It is an understatement to say that airline stocks are lagging the indices. The best of them — Delta Air Lines (NYSE:DAL) — is up 16% in 12 months. That’s 4% less than the S&P 500. So among its peers DAL stock is a star, especially against the performances of United Airlines (NASDAQ:UAL) and American Airlines (NASDAQ:AAL) for the same period. United is down 10% and American is down 21%. Today I will examine the opportunities that Delta faces in the coming months. What’s the summary? It’s not time to panic and sell.
The broad sentiment among owners of the stock is low. The travel and entertainment industries are suffering greatly thanks to the coronavirus headlines. The fear is global, so the impact on the mega airlines is also widespread. It is too early to determine the final effect on their bottom lines, but Wall Street doesn’t wait for the report cards. Investors sold DAL stock down 10% in just a few days last week.
Luckily, the drop came after an earnings pop, so the net effect was much ado about nothing if we consider a few weeks of trading. The stock has been see-sawing inside a wide range and more volatile than it should be. Delta sells at a 8 trailing price-to-earnings ratio and 0.8 times sales. Owning it at these levels is not likely to be a financial debacle in the long run. That means that there is little fat to trim so it should trade in a tighter pattern. Nevertheless, price is truth.
The headlines add to the confusion but virus or not, DAL stock was facing resistance above $63 per share anyway. It marked a sharp failure point last July, and rarely does a stock price blast through prior ledges on the first try without reason. Those who specialize in charts would even argue that the news doesn’t matter at all. The truth lies somewhere in the middle.
There Is Value in Delta Air Lines Stock
I see the fundamental arguments behind owning the stock. And clearly there is value to Delta, but using the charts to spot favorable entry points would be a smart overlay to anyone who prefers seeing green rather than red in their portfolio. I doubt anyone’s goal is to see a stock drop right after they make an entry. And to that point, DAL stock at $62 per share was not at an obvious entry point.

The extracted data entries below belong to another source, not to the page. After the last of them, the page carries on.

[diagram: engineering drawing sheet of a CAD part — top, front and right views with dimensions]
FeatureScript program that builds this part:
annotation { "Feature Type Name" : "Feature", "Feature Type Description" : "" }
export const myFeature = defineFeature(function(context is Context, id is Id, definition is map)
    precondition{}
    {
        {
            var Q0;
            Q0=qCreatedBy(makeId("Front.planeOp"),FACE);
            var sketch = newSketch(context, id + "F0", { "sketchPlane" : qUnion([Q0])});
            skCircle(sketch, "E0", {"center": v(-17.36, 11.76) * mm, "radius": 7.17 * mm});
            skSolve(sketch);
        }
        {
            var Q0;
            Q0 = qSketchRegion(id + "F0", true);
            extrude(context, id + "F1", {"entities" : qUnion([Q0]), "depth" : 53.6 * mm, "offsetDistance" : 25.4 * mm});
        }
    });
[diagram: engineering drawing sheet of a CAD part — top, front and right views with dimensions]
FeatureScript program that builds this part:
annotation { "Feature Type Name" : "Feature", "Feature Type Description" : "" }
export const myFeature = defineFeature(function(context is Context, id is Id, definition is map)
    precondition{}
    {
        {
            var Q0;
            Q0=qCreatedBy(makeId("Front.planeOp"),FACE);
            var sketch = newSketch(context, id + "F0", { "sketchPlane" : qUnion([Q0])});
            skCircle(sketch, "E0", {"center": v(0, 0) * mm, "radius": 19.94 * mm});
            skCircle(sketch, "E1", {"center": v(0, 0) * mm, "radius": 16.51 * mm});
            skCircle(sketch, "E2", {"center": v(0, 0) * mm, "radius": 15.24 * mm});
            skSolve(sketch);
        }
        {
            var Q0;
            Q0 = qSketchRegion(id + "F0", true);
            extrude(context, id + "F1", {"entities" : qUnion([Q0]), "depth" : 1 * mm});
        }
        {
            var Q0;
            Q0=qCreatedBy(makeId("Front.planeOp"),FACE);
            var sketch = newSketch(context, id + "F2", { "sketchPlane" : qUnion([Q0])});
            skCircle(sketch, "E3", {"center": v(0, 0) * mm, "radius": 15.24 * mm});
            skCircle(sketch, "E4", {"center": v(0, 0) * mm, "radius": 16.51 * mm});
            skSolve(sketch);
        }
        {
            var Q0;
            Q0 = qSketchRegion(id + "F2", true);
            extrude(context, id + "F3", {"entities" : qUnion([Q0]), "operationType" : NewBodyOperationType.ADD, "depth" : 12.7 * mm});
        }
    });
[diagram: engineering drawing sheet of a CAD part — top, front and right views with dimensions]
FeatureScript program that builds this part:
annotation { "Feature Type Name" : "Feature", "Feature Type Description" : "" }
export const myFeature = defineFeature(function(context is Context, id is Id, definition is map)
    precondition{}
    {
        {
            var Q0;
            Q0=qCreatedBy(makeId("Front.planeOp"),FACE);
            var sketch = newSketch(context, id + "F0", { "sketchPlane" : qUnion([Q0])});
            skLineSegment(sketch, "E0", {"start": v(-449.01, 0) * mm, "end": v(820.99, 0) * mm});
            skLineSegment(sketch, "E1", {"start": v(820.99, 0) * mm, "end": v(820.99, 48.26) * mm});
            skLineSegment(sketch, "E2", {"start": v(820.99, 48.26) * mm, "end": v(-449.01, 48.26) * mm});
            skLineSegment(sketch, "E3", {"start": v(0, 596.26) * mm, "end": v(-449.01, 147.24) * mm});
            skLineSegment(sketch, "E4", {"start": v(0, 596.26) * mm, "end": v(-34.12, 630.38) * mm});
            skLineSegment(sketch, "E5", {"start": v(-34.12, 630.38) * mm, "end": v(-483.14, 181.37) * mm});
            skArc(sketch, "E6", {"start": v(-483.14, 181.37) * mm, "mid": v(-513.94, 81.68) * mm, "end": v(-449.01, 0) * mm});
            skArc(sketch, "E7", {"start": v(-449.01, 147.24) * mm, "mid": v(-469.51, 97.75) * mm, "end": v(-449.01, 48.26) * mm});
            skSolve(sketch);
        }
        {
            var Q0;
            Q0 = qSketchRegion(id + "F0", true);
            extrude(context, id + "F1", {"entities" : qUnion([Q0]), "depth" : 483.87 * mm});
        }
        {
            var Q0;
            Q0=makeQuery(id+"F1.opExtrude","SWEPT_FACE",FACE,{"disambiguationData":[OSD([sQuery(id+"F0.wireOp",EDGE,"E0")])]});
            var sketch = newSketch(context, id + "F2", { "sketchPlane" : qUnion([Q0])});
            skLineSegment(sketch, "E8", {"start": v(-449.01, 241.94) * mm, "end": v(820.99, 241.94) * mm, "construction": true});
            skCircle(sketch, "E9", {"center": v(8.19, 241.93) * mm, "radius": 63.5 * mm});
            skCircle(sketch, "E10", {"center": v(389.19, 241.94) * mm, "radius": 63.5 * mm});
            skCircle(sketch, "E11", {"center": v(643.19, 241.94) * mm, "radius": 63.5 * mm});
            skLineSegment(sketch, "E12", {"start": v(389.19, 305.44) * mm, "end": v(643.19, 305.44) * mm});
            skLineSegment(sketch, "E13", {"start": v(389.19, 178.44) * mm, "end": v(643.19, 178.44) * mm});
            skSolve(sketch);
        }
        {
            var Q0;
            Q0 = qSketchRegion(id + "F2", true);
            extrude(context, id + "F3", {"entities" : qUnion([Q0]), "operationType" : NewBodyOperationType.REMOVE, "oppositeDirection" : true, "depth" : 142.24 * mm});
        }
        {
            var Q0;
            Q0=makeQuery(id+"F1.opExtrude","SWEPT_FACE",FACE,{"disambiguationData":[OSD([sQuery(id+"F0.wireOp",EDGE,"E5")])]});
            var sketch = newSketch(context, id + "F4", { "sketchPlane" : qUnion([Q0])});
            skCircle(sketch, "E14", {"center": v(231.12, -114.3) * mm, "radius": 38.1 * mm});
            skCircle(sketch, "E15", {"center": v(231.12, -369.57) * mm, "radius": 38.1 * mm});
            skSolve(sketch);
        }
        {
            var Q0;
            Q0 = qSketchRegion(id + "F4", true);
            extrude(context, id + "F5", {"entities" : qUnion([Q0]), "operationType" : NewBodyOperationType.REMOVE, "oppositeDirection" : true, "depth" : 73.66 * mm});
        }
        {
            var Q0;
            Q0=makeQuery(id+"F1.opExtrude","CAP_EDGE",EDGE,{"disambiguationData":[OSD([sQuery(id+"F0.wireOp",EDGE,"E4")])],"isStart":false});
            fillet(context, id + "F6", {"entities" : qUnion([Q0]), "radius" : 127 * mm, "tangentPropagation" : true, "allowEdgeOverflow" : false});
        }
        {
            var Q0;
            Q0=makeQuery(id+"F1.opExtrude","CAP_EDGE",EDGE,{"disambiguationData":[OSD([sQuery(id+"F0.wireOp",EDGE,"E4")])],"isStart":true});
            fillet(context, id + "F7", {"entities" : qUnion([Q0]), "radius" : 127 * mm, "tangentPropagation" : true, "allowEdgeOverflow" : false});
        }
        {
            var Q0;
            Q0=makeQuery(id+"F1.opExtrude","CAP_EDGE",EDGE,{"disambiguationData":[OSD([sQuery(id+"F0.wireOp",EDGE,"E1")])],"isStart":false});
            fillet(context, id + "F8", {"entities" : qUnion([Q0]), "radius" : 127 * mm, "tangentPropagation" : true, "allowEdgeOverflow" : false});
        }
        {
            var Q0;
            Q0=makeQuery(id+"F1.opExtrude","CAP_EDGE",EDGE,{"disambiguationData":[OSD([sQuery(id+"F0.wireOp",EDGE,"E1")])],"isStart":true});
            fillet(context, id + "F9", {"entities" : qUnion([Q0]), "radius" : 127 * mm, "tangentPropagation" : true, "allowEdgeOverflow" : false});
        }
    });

Those who were patient then can now enter with a 10% edge to those who chased. Over the long term it may not seem that important, but there is also the matter of stop losses. Many who entered at $62 may have already been stopped out of their positions. It is not always the case that they invest for the long term.
This is not the same as saying that DAL has bottomed. In fact, if it falls below $54.50, it could target the October lows. Although this is not my primary assumption, it is a viable scenario that exists here. If DAL bases and then rallies to the $59 area, it would offer a chance to fix broken trades from last week. Short term, sellers now have the reins.
How to Trade DAL
An alternative to buying Delta shares is to use the options markets. There, investors can sell puts below support to get long DAL with a buffer from the current price. For example, instead of risking $56 per share with no room for error, I can sell the April $50 put and collect over $1 for the risk. Then I won’t even need a rally to win, because only if the price falls below $49 will I start accruing losses from ownership.
They don’t ring bells at highs or lows so the charts are important tools that help investors avoid obvious pitfalls. DAL stock has no clear potholes after this dip, so if I am still long the stock after last week’s debacle, I shouldn’t panic my way out of it. Furthermore, this would also make a decent entry point given the current macroeconomic conditions. There is the risk of headline drag from the virus.
I hate to even mention it, but if the news becomes deadly outside of China like in the U.S. or Europe, then Delta could potentially head lower.